We are a small team, most of us working for a small fraction of what we usually charge. (I, of course, am working for nothing.) If there are people out there who are capable of researching links between Vote Leave and other campaigning groups – and there is certainly strong evidence that Vote Leave intended to break spending limits – we would be grateful to receive the fruits of that research. If there are people out there who would like to fund that research I would be grateful to hear from you.

As to the remainder of the crowd-funding work, we will write to the Government later this week putting the legal case for Article 50 to be triggered by Parliament and we will publish the letter on this site.

Jolyon Maugham

Uncovering the smoking cannon:  can anyone be held accountable for untruths told and overspending during the EU Referendum campaign?

In the aftermath of the EU Referendum, many have expressed the view that the outcome would, or at least could,  have been different had the Leave campaign being conducted differently.  It has also been suggested that there may have been overspending in breach of the strict rules for Designated Organisations, which receive a public subsidy for their campaigns, and by other campaigners.  What, if any, remedies does the law provide? There will be few lawyers have not been asked this question over the last week but the answer is not straightforward.

The starting point is the European Union Referendum Act 2015 which lays down the framework within which the Referendum was conducted.   In contrast to election statutes, it includes a petition mechanism for the result to be set aside. The Act briefly mentions that judicial review claims in respect of the Referendum have to be brought within a truncated six-week time period, but says nothing about the basis of such a claim.   The fact judicial review is recognised on the face of the Act as a possibility must mean Parliament contemplated such a claim being brought in certain circumstances. What might they be?

Judicial review claims are essentially concerned with the legality or procedural fairness of the decisions or actions of public authorities.  Plainly, members of the public cannot be challenged in this way regardless of how they vote or why. Democracy allows an irrational vote to be cast and values equally to one cast by the voter who has conscientiously taken account of all relevant considerations. It is also clear that some significant procedural irregularity on the part of  returning officers or other public officials that would have made a difference to the outcome could be the subject of judicial review claim.   But as regards this referendum,   a sufficiently egregious and large scale error by officials would almost certainly have come to light by now.

────────────────────

■ Activity list
a) Reproduce the EU Referendum text from "In the aftermath" up to and including "is not straightforward.".
b) Answer these questions from the EU Referendum text:
(i) Which Act sets the framework within which the Referendum was conducted?
(ii) Within what time period must judicial review claims about the Referendum be brought?
(iii) What will the team publish on the site?

────────────────────

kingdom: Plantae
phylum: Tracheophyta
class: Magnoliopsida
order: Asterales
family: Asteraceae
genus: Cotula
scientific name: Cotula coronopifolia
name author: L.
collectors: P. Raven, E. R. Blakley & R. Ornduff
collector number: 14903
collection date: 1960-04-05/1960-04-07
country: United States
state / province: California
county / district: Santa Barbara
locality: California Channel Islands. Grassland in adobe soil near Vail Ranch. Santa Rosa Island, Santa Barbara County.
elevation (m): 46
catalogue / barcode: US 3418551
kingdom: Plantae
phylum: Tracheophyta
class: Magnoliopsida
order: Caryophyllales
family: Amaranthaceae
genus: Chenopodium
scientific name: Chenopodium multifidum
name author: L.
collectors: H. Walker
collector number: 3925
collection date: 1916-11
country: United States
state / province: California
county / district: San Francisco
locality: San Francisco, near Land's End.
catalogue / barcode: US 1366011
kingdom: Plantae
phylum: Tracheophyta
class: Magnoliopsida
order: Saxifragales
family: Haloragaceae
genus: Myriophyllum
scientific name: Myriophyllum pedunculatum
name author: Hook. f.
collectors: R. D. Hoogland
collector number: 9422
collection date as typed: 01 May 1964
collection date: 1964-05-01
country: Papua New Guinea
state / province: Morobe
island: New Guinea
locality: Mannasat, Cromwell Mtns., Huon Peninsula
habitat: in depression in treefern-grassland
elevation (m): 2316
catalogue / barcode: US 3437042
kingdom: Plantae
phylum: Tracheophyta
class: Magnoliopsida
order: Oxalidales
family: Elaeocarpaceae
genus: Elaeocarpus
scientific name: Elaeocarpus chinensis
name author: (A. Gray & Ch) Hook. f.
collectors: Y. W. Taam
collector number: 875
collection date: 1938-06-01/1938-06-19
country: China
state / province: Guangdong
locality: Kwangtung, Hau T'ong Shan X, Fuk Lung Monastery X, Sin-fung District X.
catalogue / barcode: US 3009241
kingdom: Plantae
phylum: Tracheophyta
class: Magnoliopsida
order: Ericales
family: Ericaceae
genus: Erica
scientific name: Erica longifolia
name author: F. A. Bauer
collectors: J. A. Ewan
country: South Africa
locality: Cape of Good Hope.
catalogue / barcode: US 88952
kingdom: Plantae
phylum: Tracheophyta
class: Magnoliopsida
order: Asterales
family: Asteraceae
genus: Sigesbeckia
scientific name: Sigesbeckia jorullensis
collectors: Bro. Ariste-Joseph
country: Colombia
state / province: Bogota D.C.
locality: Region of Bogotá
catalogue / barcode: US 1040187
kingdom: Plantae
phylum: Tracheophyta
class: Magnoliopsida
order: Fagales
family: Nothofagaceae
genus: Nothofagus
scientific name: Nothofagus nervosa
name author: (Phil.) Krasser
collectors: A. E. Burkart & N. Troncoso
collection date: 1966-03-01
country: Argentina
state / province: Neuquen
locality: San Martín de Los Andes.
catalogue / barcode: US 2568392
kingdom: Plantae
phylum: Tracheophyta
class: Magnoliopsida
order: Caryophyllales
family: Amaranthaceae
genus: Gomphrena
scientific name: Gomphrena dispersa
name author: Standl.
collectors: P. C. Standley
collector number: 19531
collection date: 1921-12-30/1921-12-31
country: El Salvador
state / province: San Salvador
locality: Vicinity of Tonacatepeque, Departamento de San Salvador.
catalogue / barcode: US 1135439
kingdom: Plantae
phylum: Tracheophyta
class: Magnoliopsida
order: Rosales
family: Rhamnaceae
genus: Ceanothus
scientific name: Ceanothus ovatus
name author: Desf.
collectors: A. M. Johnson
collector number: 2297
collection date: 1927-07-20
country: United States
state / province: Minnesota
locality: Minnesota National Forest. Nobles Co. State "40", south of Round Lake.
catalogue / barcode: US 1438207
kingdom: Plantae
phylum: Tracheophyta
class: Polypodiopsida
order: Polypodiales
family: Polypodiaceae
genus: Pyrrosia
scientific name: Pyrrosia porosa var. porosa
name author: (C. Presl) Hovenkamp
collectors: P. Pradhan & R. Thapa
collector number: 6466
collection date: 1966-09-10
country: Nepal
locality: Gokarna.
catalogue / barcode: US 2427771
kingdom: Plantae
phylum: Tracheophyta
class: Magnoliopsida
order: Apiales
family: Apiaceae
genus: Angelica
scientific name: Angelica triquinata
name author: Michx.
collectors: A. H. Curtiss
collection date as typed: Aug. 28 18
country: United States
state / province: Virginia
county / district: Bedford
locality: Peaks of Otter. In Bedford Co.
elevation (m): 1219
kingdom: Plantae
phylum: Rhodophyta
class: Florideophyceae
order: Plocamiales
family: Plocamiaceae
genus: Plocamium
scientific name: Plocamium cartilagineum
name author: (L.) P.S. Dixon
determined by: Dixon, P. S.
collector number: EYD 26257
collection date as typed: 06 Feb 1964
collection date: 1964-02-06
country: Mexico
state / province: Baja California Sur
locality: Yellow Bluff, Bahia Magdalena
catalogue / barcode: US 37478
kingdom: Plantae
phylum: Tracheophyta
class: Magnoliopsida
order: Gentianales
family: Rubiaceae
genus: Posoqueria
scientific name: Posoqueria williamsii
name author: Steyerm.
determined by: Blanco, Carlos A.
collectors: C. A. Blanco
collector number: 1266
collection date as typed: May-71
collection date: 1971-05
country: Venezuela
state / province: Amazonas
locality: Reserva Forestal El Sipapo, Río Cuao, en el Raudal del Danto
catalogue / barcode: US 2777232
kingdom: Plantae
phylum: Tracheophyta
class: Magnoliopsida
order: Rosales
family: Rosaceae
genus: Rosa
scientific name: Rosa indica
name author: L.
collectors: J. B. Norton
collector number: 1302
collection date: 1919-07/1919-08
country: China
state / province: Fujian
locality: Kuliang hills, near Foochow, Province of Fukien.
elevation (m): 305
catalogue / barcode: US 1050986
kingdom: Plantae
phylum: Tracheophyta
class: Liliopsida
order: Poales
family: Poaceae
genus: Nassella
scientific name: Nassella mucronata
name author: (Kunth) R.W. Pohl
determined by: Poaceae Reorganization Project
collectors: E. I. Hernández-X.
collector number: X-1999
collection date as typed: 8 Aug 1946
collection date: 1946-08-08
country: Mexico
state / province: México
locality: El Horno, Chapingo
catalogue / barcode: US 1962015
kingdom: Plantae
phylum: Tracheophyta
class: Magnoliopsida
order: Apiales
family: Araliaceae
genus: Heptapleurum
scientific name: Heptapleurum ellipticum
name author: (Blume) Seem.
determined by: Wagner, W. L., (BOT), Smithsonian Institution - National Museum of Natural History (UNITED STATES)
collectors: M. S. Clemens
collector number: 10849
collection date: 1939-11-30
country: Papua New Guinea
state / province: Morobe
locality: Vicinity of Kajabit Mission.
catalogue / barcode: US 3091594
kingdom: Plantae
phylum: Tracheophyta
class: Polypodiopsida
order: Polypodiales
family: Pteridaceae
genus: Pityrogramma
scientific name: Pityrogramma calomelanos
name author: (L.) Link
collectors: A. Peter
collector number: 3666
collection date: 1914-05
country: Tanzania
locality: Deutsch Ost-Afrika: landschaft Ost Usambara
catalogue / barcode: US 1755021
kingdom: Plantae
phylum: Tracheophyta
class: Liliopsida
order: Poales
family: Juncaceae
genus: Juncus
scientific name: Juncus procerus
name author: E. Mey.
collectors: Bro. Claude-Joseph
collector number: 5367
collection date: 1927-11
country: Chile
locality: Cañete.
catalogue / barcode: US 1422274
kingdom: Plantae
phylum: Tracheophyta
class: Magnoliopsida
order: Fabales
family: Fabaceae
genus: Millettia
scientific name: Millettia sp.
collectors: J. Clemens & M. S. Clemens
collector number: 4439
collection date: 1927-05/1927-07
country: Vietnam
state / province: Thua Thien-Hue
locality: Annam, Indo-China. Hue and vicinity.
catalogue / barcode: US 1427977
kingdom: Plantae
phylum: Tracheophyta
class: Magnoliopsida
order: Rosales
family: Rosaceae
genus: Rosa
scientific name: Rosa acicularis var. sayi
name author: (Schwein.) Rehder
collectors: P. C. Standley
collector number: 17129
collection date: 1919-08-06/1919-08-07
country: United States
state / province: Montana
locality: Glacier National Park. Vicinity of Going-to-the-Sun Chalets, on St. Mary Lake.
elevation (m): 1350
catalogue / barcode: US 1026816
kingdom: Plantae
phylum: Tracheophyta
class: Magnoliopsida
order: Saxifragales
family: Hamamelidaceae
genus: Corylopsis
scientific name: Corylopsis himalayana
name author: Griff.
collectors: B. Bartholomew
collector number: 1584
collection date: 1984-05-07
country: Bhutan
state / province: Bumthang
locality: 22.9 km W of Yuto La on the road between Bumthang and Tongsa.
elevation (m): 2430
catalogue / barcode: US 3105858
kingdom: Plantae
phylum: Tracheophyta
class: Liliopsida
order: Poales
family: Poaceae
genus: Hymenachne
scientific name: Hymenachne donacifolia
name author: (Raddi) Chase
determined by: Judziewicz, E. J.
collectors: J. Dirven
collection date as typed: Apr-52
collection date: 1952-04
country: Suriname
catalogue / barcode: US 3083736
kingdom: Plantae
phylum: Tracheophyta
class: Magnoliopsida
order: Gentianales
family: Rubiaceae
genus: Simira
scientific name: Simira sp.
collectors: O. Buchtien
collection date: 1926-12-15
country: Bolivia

────────────────────

■ Answers to each task
a)
In the aftermath of the EU Referendum, many have expressed the view that the outcome would, or at least could,  have been different had the Leave campaign being conducted differently.  It has also been suggested that there may have been overspending in breach of the strict rules for Designated Organisations, which receive a public subsidy for their campaigns, and by other campaigners.  What, if any, remedies does the law provide? There will be few lawyers have not been asked this question over the last week but the answer is not straightforward.

b)
(i) The European Union Referendum Act 2015.
(ii) A truncated six-week period.
(iii) The letter to the Government putting the legal case for Article 50 to be triggered by Parliament.